[Rows from a dataset]

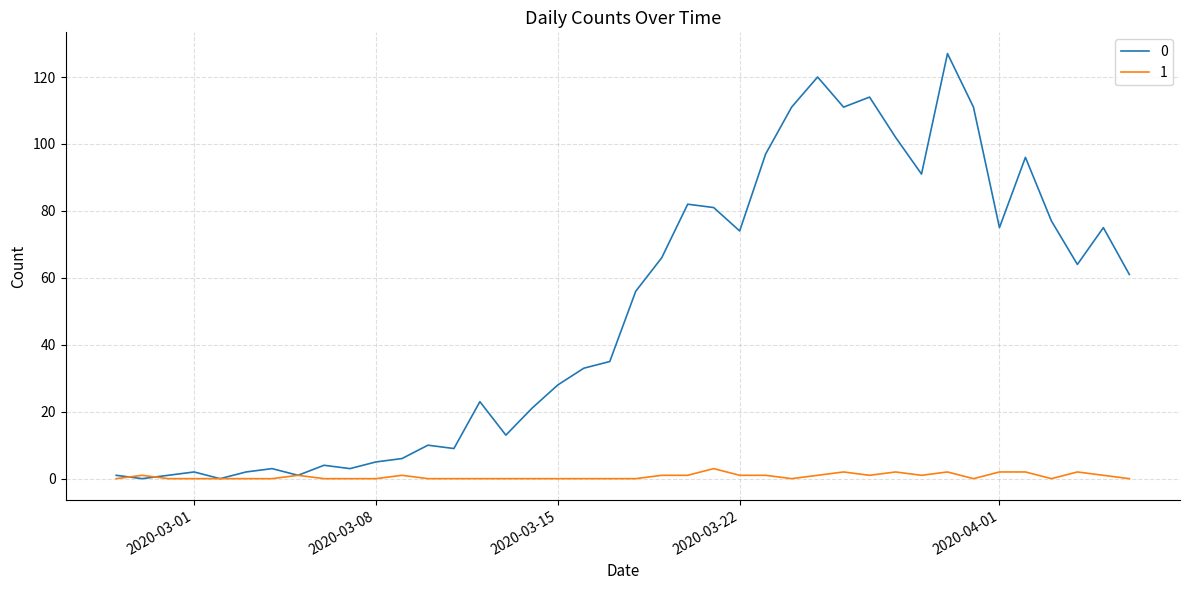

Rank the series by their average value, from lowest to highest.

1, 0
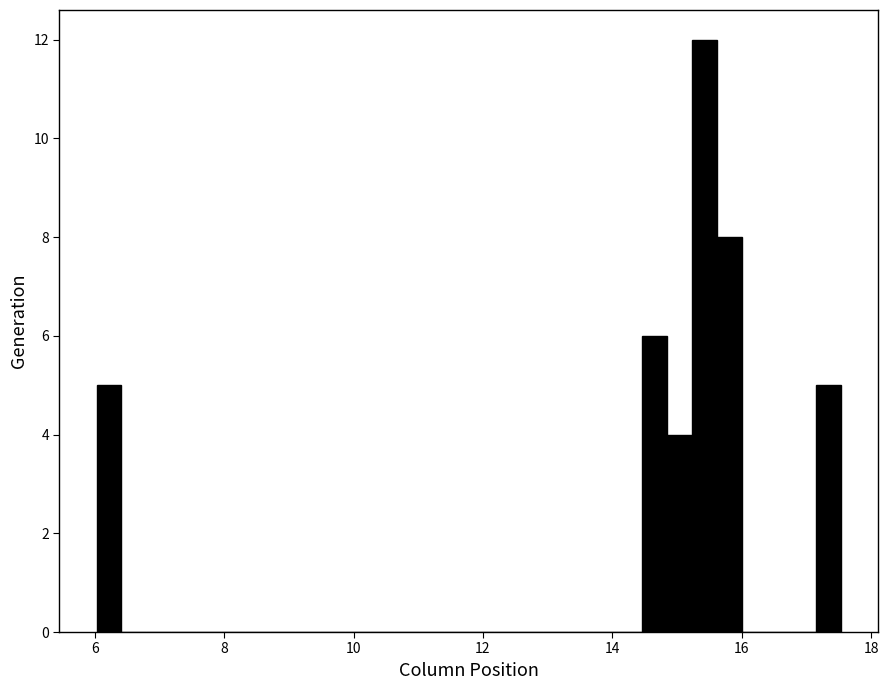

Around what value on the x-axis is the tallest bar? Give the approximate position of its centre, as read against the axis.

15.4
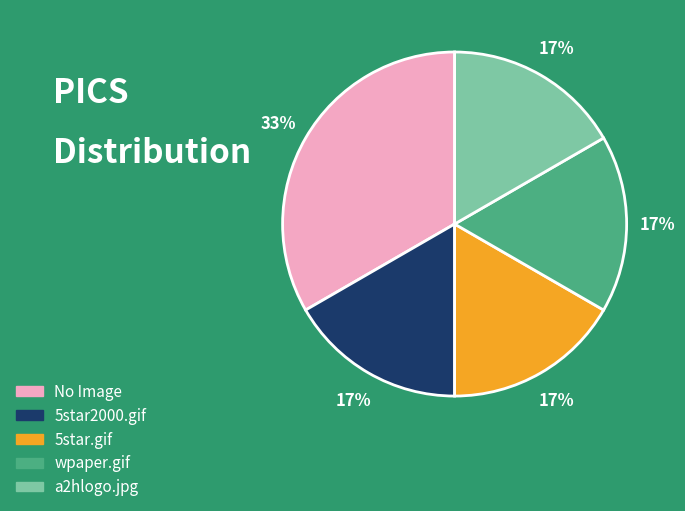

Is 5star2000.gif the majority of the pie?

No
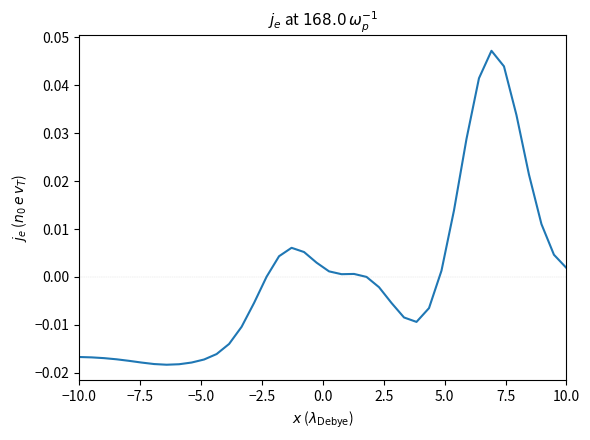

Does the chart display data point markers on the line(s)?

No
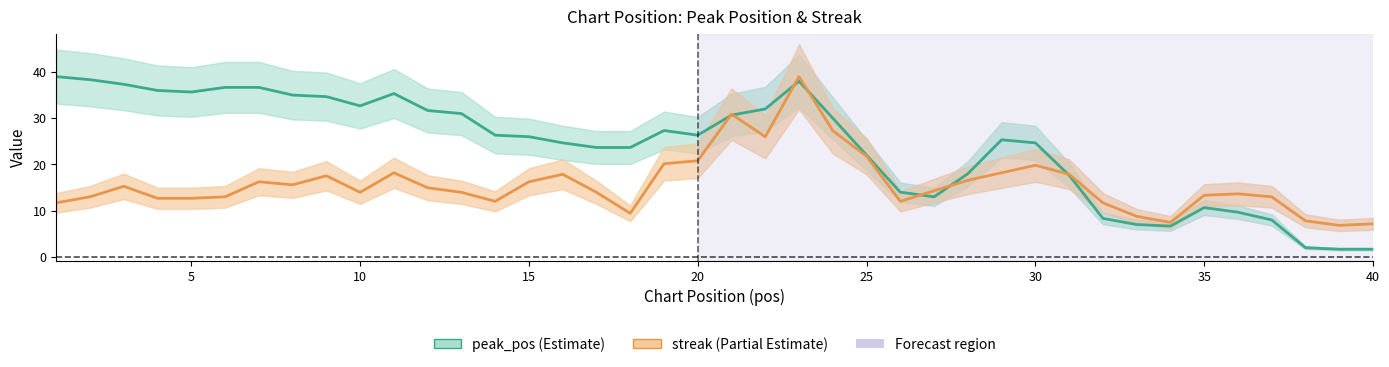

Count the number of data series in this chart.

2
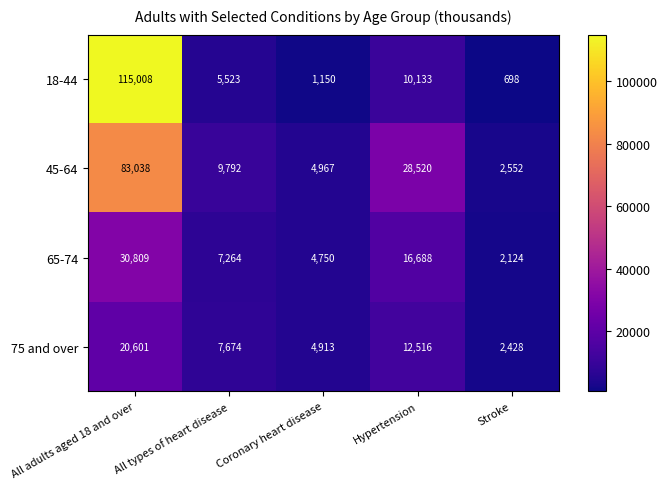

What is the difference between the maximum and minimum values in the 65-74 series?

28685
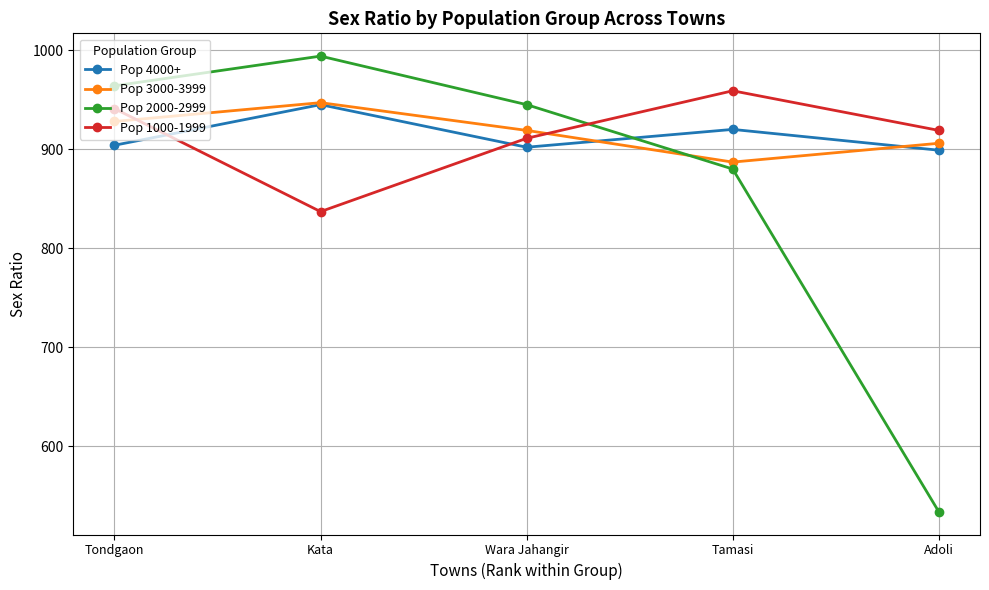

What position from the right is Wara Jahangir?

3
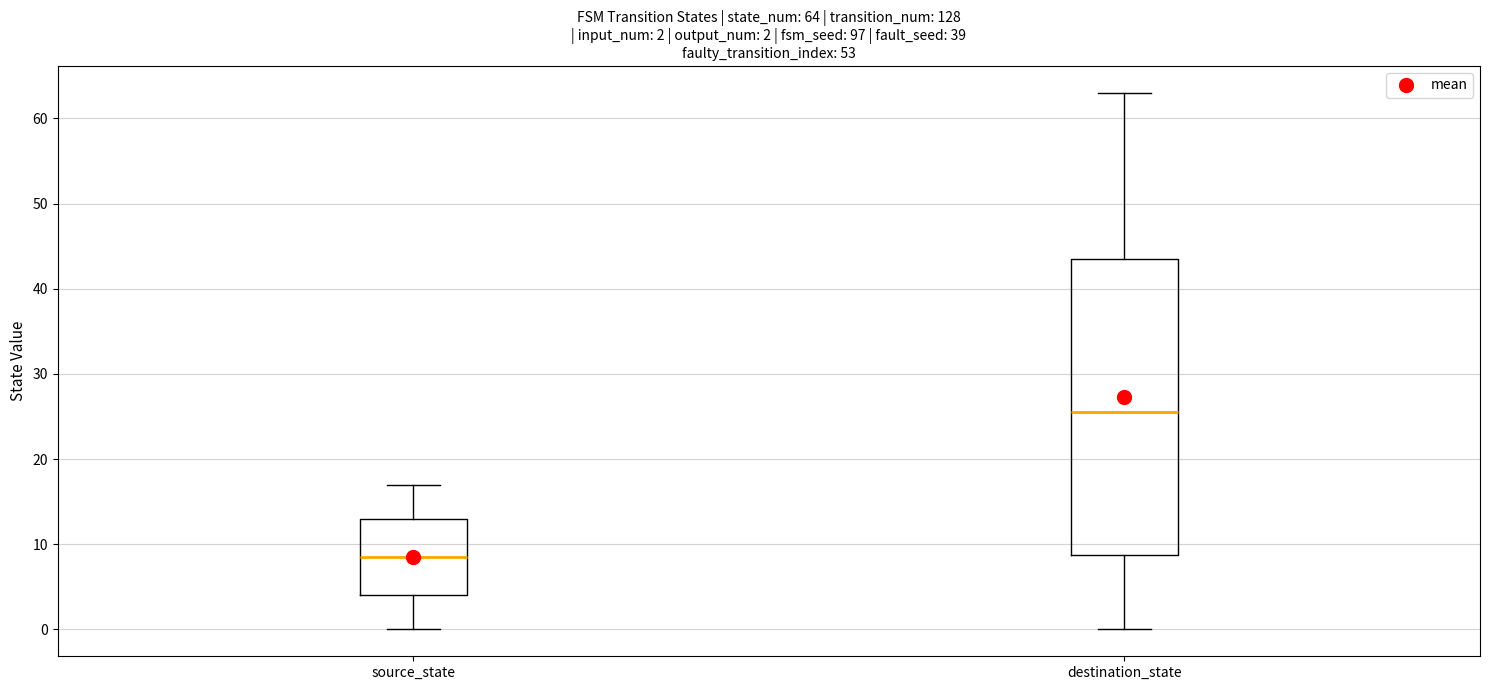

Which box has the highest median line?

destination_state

__ASSIGNMENT__: Reproduce every row above word for word, leaving out the pictures.

__COMPLETED TASK__:
Rank the series by their average value, from lowest to highest.

1, 0

Around what value on the x-axis is the tallest bar? Give the approximate position of its centre, as read against the axis.

15.4

Is 5star2000.gif the majority of the pie?

No

Does the chart display data point markers on the line(s)?

No

Count the number of data series in this chart.

2

What is the difference between the maximum and minimum values in the 65-74 series?

28685

What position from the right is Wara Jahangir?

3

Which box has the highest median line?

destination_state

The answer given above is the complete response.